»»

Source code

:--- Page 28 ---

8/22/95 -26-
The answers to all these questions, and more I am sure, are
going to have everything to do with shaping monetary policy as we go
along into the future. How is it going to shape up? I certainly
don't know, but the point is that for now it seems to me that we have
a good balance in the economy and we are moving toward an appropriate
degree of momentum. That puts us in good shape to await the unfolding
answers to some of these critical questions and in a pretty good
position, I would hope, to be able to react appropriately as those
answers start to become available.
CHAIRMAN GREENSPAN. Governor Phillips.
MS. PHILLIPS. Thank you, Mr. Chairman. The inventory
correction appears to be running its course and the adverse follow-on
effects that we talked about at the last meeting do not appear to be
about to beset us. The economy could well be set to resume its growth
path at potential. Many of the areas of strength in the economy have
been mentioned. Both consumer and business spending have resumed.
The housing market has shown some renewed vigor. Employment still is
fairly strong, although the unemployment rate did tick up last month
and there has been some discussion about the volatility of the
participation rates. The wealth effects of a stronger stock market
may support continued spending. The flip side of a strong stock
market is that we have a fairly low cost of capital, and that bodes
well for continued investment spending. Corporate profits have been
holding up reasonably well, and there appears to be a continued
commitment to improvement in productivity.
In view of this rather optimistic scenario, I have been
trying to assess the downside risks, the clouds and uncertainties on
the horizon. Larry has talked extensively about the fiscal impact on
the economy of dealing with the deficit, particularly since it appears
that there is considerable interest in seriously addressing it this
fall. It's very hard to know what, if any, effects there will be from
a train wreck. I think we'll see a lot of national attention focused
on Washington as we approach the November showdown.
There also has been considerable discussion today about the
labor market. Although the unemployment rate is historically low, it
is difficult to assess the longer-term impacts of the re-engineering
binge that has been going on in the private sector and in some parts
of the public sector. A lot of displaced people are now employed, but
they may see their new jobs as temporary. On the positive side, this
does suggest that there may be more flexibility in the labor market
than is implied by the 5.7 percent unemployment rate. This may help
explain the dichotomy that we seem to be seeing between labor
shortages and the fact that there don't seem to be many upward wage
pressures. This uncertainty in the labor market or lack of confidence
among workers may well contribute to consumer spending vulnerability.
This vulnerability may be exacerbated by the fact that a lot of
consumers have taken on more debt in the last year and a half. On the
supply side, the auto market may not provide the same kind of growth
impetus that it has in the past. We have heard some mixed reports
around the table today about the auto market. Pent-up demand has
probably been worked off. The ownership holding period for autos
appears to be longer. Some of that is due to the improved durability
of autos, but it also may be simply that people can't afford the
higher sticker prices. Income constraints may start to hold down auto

««

Exercise objective -
Report how many lines of the listing above contain the string "start", with letter case taken into account. Give only the number.

The answer -
2